2 ay önce | Okunma Sayısı : 115
Netanyahu’nun Gazze’de barışı erteleme stratejisi
İsrail Başbakanı Binyamin Netanyahu, yaklaşık iki yıldır Gazze’de kalıcı bir ateşkes anlaşmasına varılmasını sistematik olarak engelliyor. 7 Ekim 2023’te Hamas’ın İsrail’e düzenlediği saldırının ardından başlayan savaş, sayısız ateşkes girişimine rağmen sona ermedi.

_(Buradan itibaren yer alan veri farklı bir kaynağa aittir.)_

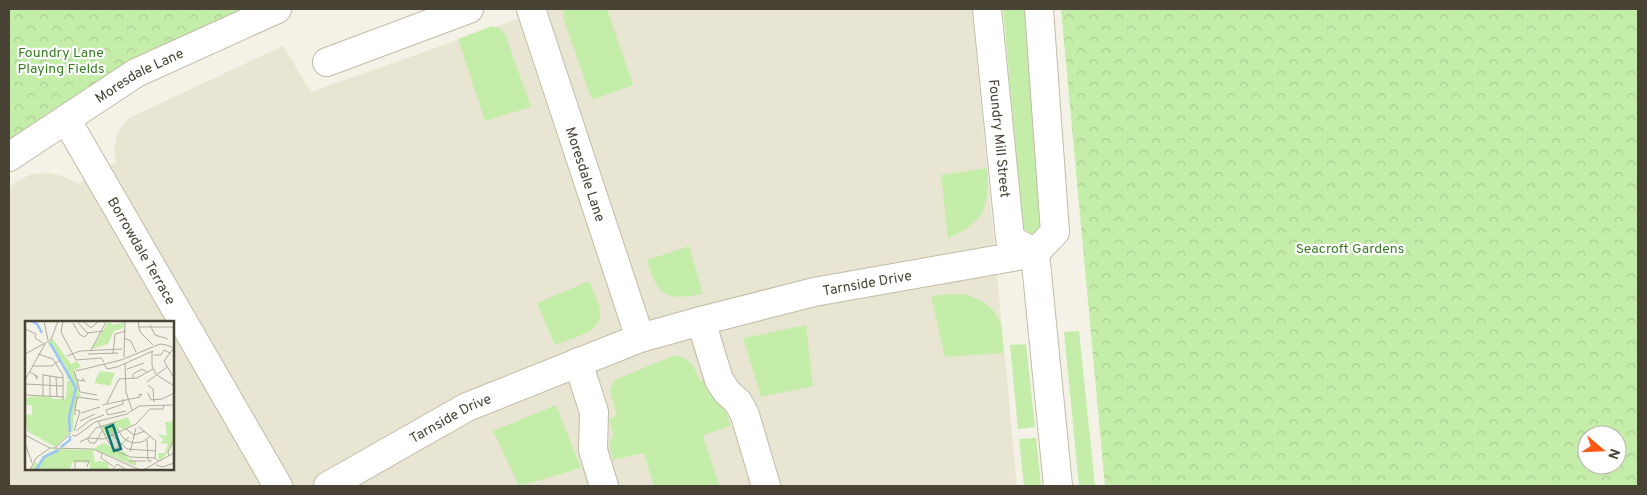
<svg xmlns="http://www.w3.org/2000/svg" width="1647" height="495" font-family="Overpass,sans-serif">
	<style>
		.residential { fill: #e9e5d3; fill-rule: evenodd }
		.green { fill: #c5edaa }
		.park { fill: url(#park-crowns); fill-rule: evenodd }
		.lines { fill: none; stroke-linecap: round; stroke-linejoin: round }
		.street-casing { stroke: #c1bca7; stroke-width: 30 }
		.street { stroke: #fff; stroke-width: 28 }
		.labels { text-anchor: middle; stroke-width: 4.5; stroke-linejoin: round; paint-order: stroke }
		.park-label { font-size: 14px; fill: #387f22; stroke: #fff }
		.street-label { font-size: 14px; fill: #484334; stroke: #fff }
		.inset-river { fill: none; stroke: #9cc5f7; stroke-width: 2.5 }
		.inset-road { fill: none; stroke: #afac9f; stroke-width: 1 }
		.view { fill: #0f766e; fill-opacity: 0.15; stroke: #0f766e; stroke-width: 2.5 }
		.inset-edge { fill: none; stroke: #484334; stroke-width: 2.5 }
	</style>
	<defs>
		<pattern id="park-crowns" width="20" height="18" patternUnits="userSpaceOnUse" patternTransform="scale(1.25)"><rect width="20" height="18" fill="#c5edaa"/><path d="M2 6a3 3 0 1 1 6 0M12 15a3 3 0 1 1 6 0" fill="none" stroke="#abcc93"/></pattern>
	</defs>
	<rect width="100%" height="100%" fill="#f4f2e6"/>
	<path class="residential" d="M545 9H972L1017 486H9V187L17 181 32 174 48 173 63 176 78 184 116 162 114 150 116 138 121 127 129 118 283 46 311 92ZM26 322H172V469H26Z"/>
	<path class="green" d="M564 9H607L633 85 592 100 563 18Z
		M1003 9H1025L1044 223 1034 236 1027 234 1023 228Z
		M492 26 500 28 505 34 531 107 485 121 458 39Z
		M987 168C990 205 985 223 948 238L941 175Z
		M689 246 703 294C689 296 668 302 658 287 653 280 650 269 647 260Z
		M589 281C593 291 599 302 600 312 603 333 569 339 555 345L537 303Z
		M953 294 968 295 982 301 994 311 1001 324 1004 353 945 357 931 296Z
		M806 325 813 386 761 397 743 338Z
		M1079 331 1095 486H1079L1064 332Z
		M1026 344 1035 427 1018 429 1010 345Z
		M672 356C690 356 694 366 700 381L706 379 724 406 731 426 703 435 719 486H654L644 453 613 460 609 444 613 434 609 419 617 416 610 391 613 382 617 379Z
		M556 405 581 468 519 486 493 431Z
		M1036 438 1041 486H1024L1019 439Z"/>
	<path class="park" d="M9 9H277L9 157Z
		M1061 9H1638V486H1105ZM1587 435H1617V465H1587Z"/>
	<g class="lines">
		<g class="street-casing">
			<g id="street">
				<path id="s1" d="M531 9 640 338"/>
				<path id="s2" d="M987 9 1010 239 1035 253"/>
				<path d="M1039 9 1055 232 1035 253 1058 486"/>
				<path d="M327 62 469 9"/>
				<path id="s3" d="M66 119 278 486"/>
				<path id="s4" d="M9 157 136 73 277 9"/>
				<path d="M701 321 719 380 727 392 738 402 745 415 766 486"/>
				<path d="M578 362 594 412 593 450 604 486"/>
				<path id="s5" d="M328 486 467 407 640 338 701 321 814 292 1035 253"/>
			</g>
		</g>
		<use href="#street" class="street"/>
	</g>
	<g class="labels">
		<g class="park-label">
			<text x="61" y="57">Foundry Lane<tspan x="61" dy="16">Playing Fields</tspan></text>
			<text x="1350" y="253">Seacroft Gardens</text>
		</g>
		<g class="street-label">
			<text dy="5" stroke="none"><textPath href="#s4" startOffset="154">Moresdale Lane</textPath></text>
			<text dy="5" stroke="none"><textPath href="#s2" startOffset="130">Foundry Mill Street</textPath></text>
			<text dy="5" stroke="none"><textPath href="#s1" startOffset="174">Moresdale Lane</textPath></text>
			<text dy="5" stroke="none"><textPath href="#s3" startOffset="152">Borrowdale Terrace</textPath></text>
			<text dy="5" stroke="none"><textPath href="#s5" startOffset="580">Tarnside Drive</textPath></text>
			<text dy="5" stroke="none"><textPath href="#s5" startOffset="140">Tarnside Drive</textPath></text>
		</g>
	</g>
	<g transform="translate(25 321)">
		<rect width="149" height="149" fill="#f4f2e6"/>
		<path d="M12 75 25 76 29 78 18 85 2 84 0 77Z" fill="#c5edaa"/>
		<path d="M75 140 83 142 84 149H65V142Z" fill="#c5edaa"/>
		<path d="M83 1 89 4 100 1 98 7 89 10 83 23 67 28ZM28 18 46 43 52 40 56 46 49 49 55 74 49 90 48 109 30 126 2 110 0 96V93L7 94V84L17 85 18 78H41L42 61 46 58H42L41 46 23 22ZM75 50 90 52 85 65 69 62ZM103 96 106 104 98 108 93 106V110L81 116 76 105ZM149 96V118L142 132 134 141 133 132H140L143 123 135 122 139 119 132 113 142 115 140 101H146ZM78 122 100 131 103 137 111 141V145L68 128ZM31 128 68 129 70 142 48 141 44 149H6L10 141 13 143 18 135Z" fill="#c5edaa"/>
		<path class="inset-river" d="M6 0 12 3 17 12M25 22 51 67 44 96 45 111M36 126 45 119V115M11 149 19 136 34 129"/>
		<path class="inset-road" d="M19 0 23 19M38 0 36 11 51 39 76 37 79 41M52 0 62 12 78 10M58 0 66 7 74 0M77 0H94M113 0 115 11 128 24M48 2 55 14 60 16 63 12M125 4 130 14 143 18M113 6H149M0 8 11 13 10 17 18 22M99 17 106 20 111 31M66 29 81 1M127 30V45L131 53M0 33 26 19 33 0M13 33 28 38 38 54V79M63 33 93 32M88 33 90 13 101 10M129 34H136L139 29 145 32M42 35 55 30 97 28M99 36 100 0M100 42 101 71 107 89M79 43 82 48 92 46 128 30M8 45H27L35 39M102 48 119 42M49 50 52 59 60 60 57 57M51 50 96 39 135 23 141 24 144 25 146 26H147L149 27 139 40 148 55M5 51 12 55V58L10 54M18 53V75M18 54 38 57M132 54 149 65M25 55V75M31 56 32 76M108 57V53L117 48 122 51M0 59 20 23M52 59 55 71 72 74M122 61 142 46M0 63 38 65M123 64 128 68 129 81M123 72 126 79 137 78 149 72M0 74 39 76M98 78V83L81 89 83 94 101 90M82 82 94 58 112 57 128 48M77 84 115 76 117 73 113 74M50 89 52 76 74 79M56 92 75 86M55 100 70 93M73 100 83 121 93 131 106 136 130 137 134 141M114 106 131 120 130 137M92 107 98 117 107 122 117 121 126 115M101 108 109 114 120 110M49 110 55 90 50 89V94M51 110 65 99 79 94M0 114 25 127 68 128 115 149M47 114 51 115 70 101 102 93 114 85 149 84M87 114 102 128 131 130M62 117 65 122H70L77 110M63 117 71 107 91 101M122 119 123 140H127M55 121 63 117 79 118 111 103 125 88H138L139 84M0 122 7 142M30 127 46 112M90 129 104 116M105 131 111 107M77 132 76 137 88 145M144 135 143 131 149 119M104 140H121M131 144 138 146 149 142M5 149 11 137 25 127M50 149V140H64L62 146M87 149 92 143 102 149M118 149 149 132"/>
		<path class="view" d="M88 104 96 128 89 130 81 107Z"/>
		<rect width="149" height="149" class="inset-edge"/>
	</g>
	<rect width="1647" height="495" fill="none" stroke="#484334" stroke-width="20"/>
	<g transform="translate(1602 450) rotate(109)"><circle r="24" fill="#ffffff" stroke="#b6b4ae"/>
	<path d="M0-4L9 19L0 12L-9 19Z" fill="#ff5812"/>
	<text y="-8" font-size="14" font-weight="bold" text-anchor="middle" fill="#484334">N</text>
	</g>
</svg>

Her defasında çözüm kapıya dayandığında, Netanyahu yeni şartlar öne sürerek süreci sabote etti.
Kasım 2023’teki anlaşmayla 110 İsrailli esir serbest bırakıldı. Ancak Netanyahu, anlaşmanın devamını reddederek geriye kalan esirlerin kurtarılmasını riske attı. Ardından, Mayıs 2024’te Hamas bir ateşkesi kabul etti; İsrail ise Refah’ı işgal etti. Eylül 2024’e gelindiğinde Netanyahu, Mısır sınırındaki Philadelphi Koridoru'nun kalıcı kontrolünü şart koşarak süreci çıkmaza soktu.
Esir ailelerinden yükselen öfke
İsrail halkı içinde de Netanyahu’ya yönelik tepki büyüyor. Geçtiğimiz hafta Hamaslı müzakereciler Doha’da ABD destekli yeni bir teklif üzerinde görüşürken, İsrail’in bu bölgeyi bombalaması, müzakereleri fiilen sabote etti. Saldırının hemen ardından, Gazze'de iki yıldır esir olan Matan Zangauker’in annesi Einav Zangauker, “Başbakan neden her ateşkes girişimini mahvediyor?” diyerek Netanyahu'ya sert tepki gösterdi.

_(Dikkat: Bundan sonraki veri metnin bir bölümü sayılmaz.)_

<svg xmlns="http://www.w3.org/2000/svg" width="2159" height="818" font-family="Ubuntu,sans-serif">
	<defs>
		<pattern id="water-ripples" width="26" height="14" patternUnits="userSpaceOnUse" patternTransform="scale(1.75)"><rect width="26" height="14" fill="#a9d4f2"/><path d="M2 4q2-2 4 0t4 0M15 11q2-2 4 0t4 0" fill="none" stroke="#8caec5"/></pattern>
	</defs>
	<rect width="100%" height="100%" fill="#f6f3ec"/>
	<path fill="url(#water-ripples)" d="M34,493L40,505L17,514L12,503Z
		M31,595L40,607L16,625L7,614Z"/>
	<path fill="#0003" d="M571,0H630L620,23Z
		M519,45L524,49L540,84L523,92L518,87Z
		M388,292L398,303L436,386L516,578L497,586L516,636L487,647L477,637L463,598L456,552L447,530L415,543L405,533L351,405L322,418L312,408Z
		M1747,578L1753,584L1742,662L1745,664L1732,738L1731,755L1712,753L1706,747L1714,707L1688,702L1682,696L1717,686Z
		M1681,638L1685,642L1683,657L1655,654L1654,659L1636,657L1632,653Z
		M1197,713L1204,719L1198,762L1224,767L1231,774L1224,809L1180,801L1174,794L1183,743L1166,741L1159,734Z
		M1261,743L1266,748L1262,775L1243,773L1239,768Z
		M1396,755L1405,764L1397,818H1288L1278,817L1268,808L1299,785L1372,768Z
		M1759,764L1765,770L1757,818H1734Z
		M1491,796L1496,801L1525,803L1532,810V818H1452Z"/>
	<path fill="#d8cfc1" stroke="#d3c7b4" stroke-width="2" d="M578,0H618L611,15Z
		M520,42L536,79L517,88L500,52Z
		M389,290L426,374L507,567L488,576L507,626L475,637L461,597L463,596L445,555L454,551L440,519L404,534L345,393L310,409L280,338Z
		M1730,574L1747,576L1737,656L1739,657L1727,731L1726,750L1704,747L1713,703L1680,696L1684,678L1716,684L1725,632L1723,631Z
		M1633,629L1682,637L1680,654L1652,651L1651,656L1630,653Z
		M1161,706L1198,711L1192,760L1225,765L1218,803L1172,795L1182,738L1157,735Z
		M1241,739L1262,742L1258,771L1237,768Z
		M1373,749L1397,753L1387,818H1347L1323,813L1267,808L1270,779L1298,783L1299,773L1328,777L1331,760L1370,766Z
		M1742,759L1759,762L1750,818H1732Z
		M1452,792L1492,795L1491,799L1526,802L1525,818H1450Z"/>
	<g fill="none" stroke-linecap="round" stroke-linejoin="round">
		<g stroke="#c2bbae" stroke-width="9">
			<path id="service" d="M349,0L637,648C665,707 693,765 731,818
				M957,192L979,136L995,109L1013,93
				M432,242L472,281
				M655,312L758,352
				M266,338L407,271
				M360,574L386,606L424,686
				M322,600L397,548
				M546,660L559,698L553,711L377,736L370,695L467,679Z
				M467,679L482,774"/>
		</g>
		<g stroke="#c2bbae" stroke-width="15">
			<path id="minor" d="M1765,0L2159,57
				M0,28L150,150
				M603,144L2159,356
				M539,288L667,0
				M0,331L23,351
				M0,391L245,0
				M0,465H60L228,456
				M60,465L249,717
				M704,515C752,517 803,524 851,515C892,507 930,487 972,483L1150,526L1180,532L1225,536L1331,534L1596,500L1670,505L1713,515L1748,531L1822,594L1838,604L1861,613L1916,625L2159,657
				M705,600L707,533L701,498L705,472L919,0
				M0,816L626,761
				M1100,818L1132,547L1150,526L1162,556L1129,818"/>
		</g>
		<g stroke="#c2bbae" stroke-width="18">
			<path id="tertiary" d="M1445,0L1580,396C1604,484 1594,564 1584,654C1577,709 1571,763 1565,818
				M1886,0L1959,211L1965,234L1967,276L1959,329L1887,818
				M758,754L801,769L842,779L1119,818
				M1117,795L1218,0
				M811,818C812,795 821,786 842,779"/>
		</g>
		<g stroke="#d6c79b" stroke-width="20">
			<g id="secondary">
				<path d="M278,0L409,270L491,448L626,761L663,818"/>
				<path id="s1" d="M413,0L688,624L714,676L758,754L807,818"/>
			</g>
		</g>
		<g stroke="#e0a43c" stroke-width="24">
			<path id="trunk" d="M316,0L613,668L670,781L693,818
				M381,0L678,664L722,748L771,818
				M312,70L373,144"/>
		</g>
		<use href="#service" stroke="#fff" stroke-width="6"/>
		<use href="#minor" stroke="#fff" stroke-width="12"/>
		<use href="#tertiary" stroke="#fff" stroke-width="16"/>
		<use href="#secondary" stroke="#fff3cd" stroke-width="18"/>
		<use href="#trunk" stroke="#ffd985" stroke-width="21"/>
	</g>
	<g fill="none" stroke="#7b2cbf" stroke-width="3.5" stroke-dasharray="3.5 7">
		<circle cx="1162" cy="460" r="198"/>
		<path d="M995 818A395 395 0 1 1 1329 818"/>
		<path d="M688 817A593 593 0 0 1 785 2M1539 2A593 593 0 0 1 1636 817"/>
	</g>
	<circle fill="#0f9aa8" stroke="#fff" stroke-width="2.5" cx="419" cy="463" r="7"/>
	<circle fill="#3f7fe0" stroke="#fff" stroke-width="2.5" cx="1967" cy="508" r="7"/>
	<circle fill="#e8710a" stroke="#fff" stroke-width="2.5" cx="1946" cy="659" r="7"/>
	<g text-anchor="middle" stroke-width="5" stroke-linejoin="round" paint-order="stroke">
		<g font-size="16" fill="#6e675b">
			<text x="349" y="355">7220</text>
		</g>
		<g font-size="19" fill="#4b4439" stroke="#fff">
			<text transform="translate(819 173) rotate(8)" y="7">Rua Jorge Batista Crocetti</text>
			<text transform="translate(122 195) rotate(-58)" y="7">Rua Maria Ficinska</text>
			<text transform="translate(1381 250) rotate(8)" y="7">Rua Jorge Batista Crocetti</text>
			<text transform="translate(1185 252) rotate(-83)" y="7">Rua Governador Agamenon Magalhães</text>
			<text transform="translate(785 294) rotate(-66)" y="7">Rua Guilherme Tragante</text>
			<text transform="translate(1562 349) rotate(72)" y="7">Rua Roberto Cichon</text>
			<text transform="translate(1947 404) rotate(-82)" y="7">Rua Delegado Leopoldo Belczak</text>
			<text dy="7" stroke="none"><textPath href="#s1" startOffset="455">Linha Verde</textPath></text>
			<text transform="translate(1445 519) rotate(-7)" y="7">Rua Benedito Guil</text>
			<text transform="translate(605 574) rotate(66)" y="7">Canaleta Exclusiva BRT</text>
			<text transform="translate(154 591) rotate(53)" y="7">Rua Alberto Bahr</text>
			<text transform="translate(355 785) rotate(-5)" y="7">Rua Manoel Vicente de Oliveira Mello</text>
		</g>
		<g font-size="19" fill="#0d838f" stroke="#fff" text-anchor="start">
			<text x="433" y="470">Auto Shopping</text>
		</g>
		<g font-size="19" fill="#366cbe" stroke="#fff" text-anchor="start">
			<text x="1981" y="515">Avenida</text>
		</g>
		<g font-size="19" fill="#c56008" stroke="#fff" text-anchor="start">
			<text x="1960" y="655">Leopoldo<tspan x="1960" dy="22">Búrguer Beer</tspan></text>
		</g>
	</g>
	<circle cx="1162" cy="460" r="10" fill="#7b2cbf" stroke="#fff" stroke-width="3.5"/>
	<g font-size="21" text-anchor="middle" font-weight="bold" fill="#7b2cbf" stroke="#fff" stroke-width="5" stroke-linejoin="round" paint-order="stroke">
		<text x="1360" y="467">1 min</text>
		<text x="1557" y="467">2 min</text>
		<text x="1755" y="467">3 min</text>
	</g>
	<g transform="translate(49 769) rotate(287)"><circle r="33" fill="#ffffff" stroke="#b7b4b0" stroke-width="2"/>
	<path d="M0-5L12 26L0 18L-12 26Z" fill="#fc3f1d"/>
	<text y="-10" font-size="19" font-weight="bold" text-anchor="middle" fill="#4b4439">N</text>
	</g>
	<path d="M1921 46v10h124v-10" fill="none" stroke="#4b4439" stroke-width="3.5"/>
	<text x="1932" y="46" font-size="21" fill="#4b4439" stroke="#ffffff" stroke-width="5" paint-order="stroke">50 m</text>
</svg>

Siyasi hesaplar barışın önüne geçiyor
Netanyahu'nun bu tutumunun ardında siyasi hesaplar yatıyor. Yolsuzluk suçlamalarıyla karşı karşıya olan başbakan, iktidarda kalmanın kendi özgürlüğü için hayati önem taşıdığını biliyor. Koalisyonunu ise mesihçi aşırı sağcı partilere borçlu. Bu gruplar savaşın devamını istiyor ve Gazze’de etnik temizlik hedefliyor.
Netanyahu, bu aşırı sağ desteği kaybederse koalisyonu çöker. Bu nedenle, savaşın sona ermesi anlamına gelebilecek her anlaşmayı ya reddediyor ya da erteliyor. Aynı anda esir takası gibi insani beklentileri karşılamaya çalışıyor gibi görünerek hem iç hem de dış kamuoyunu oyalıyor.
Uluslararası baskı artıyor ama yeterli değil
Ocak 2025’te göreve gelen ABD Başkanı Donald Trump, Netanyahu’yu aşamalı ateşkes anlaşmasını kabul etmeye zorladı. Ancak bu anlaşma da Mart ayında tek taraflı şekilde ihlal edildi. Ardından gelen saldırılar, barış umutlarını bir kez daha yok etti.
Netanyahu’nun müttefikleri, özellikle ABD, zaman zaman baskı kursa da bu, İsrail başbakanını çizgisinden döndürmeye yetmiyor. Trump dahi net bir “dur” talimatı vermedi.
2026 seçimlerine kadar zaman kazanma çabası
Bir sonraki seçimler Ekim 2026’dan önce yapılmalı. Netanyahu’nun hedefi, o zamana kadar savaşta kısmi “zaferler” elde ederek seçmenleri etkilemek. Hamas’ı zayıflattığını, Hizbullah’a karşı üstünlük sağladığını ya da İran’ın nükleer tesislerine saldırdığını iddia ederek aşırı sağın desteğine olan bağımlılığını sona erdirmeyi umuyor.
Ancak bu strateji tehlikeli bir dengeye dayanıyor. Savaşın uzaması, uluslararası alanda yalnızlaşma riskini artırırken, İsrail içinde de toplumsal ve askeri muhalefeti güçlendiriyor. Özellikle ordunun yedek asker gücüne olan bağımlılığı, bu uzun soluklu savaş stratejisini sürdürülemez hale getirebilir.
En büyük bedeli kim ödüyor?
Bu siyasi oyunların en büyük kaybedeni Gazzeli siviller ve esir İsrailliler. İsrail’in saldırılarında bugüne kadar 64.800’den fazla Filistinli hayatını kaybetti. Esir aileleri ise belirsizlik içinde beklemeye devam ediyor.
Netanyahu şimdilik, müzakere masasında kabul etmeyeceği teklifleri görüşüyormuş gibi yaparak zaman kazanıyor. Ancak bu politikanın sonu, hem ülke içinde hem uluslararası alanda giderek daha fazla sorgulanıyor.